Tuesday, September 16, 2008

Everyday with Marcus and Lisa

I've been sending out information about my appearances on Everyday with Marcus and Lisa, but thought I would include a couple of pictures so you can see the beautiful set.  From the producers to the directors to the friendly and helpful talent coordinator to the excellent camera crew and production assistants, the staff is wonderful! And show hosts Marcus and Lisa are down to earth, genuinely likable people who would make great next door neighbors. I enjoy listening to their interesting and entertaining monologue as I prepare the food for my segment. I am planning on posting my episodes to the website, so you can them here as well. Check out the pictures: I'm in the kitchen preparing Pine Nut and Pecorino Chicken, and with my fellow guest, author Kathy Pride. You can learn all about Kathy at You can check out Everyday with Marcus and Lisa at

Thursday, September 11, 2008

Kitchen Tools

After reading my blog on the julienne grater, a friend sent me her favorites! Tina is a talented food stylist in Kansas City, you may have seen her work in the Hallmark magazine recently. Here is her first pick - I think you will you enjoy reading what helps her in the kitchen!

1. Russell Hobbs Hand Blender

Pros: This tool has changed my life in the kitchen. It’s versatile, easy to use and cleans up in moments. If I did not have such nostalgia for many of my older kitchen tools, this would replace the majority of them. Since receiving it as a wedding gift in 2005, it is the only thing I puree sauces and soups with. I use it to whip up cream for 2 person desserts or mix up an afternoon orange Julius. My mini Cuisinart is collecting dust in the back of appliance row because the Chopper Container makes pesto and salsa lickity split.

The appliance itself has a good weight and feels solid in your hand. All the mixing mechanisms are metal and are simple construction. The Russell Hobbs blender does not require hours of instruction reading to figure out because all the attachments go on basically the same way – put the attachment in the Electronic Control hole and twist until you hear and feel a reassuring click. The top is equipped with a timer, which lets you keep a watchful eye on the journey from soft to stiff peaks.

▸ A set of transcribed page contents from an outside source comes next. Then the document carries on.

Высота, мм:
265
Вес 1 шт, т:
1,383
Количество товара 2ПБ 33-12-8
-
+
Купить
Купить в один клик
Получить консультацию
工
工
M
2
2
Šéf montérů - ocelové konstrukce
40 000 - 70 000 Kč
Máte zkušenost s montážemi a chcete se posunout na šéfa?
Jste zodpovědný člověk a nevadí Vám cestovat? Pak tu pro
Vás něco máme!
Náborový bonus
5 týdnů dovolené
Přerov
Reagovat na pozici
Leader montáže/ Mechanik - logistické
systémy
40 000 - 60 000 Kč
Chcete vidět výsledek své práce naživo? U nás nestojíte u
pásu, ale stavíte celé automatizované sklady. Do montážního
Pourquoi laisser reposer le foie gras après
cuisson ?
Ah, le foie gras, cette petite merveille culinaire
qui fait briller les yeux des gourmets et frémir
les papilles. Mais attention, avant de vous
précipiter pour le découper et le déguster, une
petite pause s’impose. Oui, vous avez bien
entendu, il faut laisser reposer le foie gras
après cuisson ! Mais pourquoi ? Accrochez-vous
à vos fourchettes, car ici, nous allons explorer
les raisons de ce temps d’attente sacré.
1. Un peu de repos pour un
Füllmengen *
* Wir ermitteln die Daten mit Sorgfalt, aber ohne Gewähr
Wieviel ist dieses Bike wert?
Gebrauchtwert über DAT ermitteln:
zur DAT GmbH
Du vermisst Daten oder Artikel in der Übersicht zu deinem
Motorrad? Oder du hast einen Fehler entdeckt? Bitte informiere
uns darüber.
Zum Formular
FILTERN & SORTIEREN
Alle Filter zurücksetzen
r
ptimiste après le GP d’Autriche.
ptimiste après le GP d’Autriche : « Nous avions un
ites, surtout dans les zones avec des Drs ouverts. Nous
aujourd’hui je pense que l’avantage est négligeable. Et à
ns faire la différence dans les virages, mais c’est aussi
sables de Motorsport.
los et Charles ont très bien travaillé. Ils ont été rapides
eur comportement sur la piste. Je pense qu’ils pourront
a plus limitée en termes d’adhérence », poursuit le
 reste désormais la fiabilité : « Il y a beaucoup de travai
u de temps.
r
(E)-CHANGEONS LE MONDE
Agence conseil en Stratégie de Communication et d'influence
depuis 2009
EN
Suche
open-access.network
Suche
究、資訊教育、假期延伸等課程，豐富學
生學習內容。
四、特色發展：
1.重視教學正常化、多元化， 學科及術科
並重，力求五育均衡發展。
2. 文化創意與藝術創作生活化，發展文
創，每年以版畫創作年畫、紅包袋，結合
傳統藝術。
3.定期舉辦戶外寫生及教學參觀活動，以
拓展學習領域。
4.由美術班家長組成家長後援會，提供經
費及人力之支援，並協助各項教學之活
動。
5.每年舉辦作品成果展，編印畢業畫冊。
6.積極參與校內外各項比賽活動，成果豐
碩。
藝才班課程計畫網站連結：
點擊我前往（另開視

You plug it in and puree in the pot. It purees smoothly and evenly with little splashing so you and your walls are safe. Common sense safety says to wait until things have cooled slightly to puree, but if you’ve got a deep stockpot with 3 inches of separation between the food and top of the pot, why bother.

It’s fun to use. I think it’s similar to getting to use a robotic arm in a lab.

It’s the easiest clean up…ever.

Cons: It does not grind cement or anything that is not soft. This is my second Russell Hobbs hand blender. I blew out the first ones motor while trying to hurry some carrots that were on their way to becoming curried. Russell Hobbs said no with smoke and a sad sound. William Sonoma immediately replaced it and I have respected its motor size and functions since. If Bambi could not gently nibble the veggies in your pot – keep cooking or dust off the Cuisinart.

It’s not good for large portions of food – if you are making refried beans for a crowd, get out the big commercial wand. This guy will fizzle. It does have an automatic shut down after 90 seconds to prevent overheating, but I’ve never pureed or chopped consistently for that long so it has not been an issue for me. I would not use the Russell Hobbs in a commercial kitchen.

This brand has become difficult to find and it’s expensive – around $100.